Vertrauen ist gut, Kontrolle ist besser
Bei einer Sache ist man sich einig: Die Nutzung von ChatGPT kann noch nicht kontrolliert werden. Es sei zwar ein Plagiat, Texte von einer KI schreiben zu lassen, aber übliche Plagiatssoftwares hätten keine Chance, versehentliche oder vorsätzliche Plagiate zu identifizieren, denn die Texte von ChatGPT seien Unikate. Es gibt einige AI Text Classifier, wie ZeroGPT, jedoch ist noch kein zu 100 Prozent zuverlässiges Programm auf dem Markt, das erkennt, welche Aufgaben der Chatbot erledigt haben könnte. Demnach ist die Nutzung von ChatGPT oder einer anderen KI momentan nicht komplett nachverfolgbar. Es wird auf die Entwicklung verlässlicher Tools in Zukunft gehofft und darauf gewartet, heißt es. Zukünftig sollen, in Anbetracht der Weiterentwicklung von KI, weitere Informations- und Austauschveranstaltungen der Universität Potsdam folgen. Klar ist jedoch: Zurzeit gibt es keine Maßregelungen was die Nutzung von ChatGPT und ähnlichen Tools angeht. „Die Universität Potsdam kann den Einsatz von ChatGPT aus Datenschutzgründen im Moment nicht explizit erlauben, auch wenn das didaktische Potential durchaus vorhanden ist.“ Heißt es in einer aktuellen E-Mail der Vizepräsidentin für Lehre und Studium.

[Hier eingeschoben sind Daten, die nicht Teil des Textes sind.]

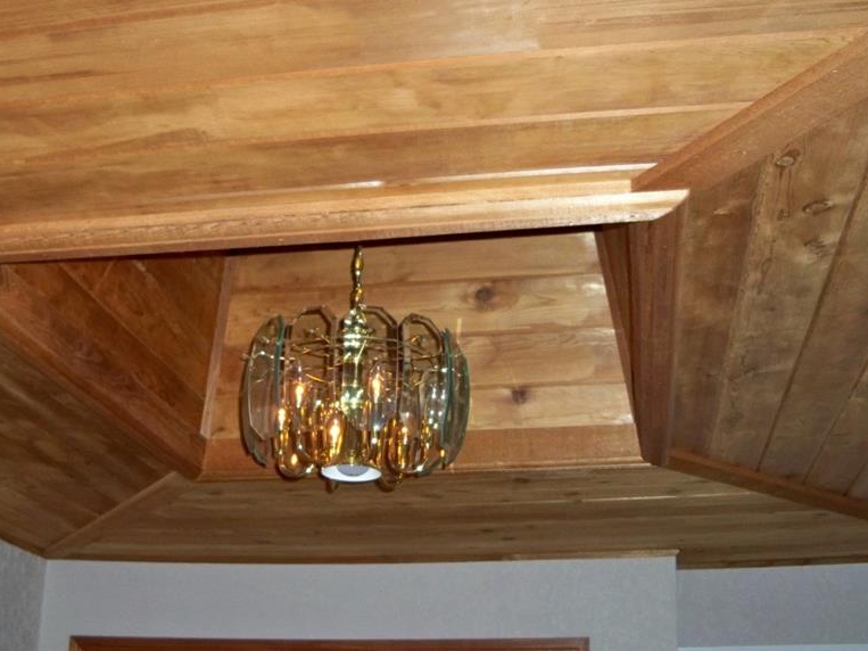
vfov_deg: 30.9
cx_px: 357
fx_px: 1178
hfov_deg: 40.3
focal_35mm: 47
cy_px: 355
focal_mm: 6.2
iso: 200
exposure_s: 1/30
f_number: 3.5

Das trifft die aktuelle Situation auf den Punkt: Wir befinden uns also gerade in einer Zeit des Fortschreitens von KI und der unzureichenden Regulierung dieser, was viele Möglichkeiten offen hält, gleichzeitig aber auch viele Gefahren mit sich bringt. Im universitären Alltag kann KI derzeit also auf falsche und nicht mit den Werten der Universität übereinstimmende Art und Weise benutzt werden, ohne Vorgaben, die das verhindern oder regulieren könnten. In Zukunft wird sich also noch einiges am Uni-Leben, wie wir es derzeit kennen, verändern.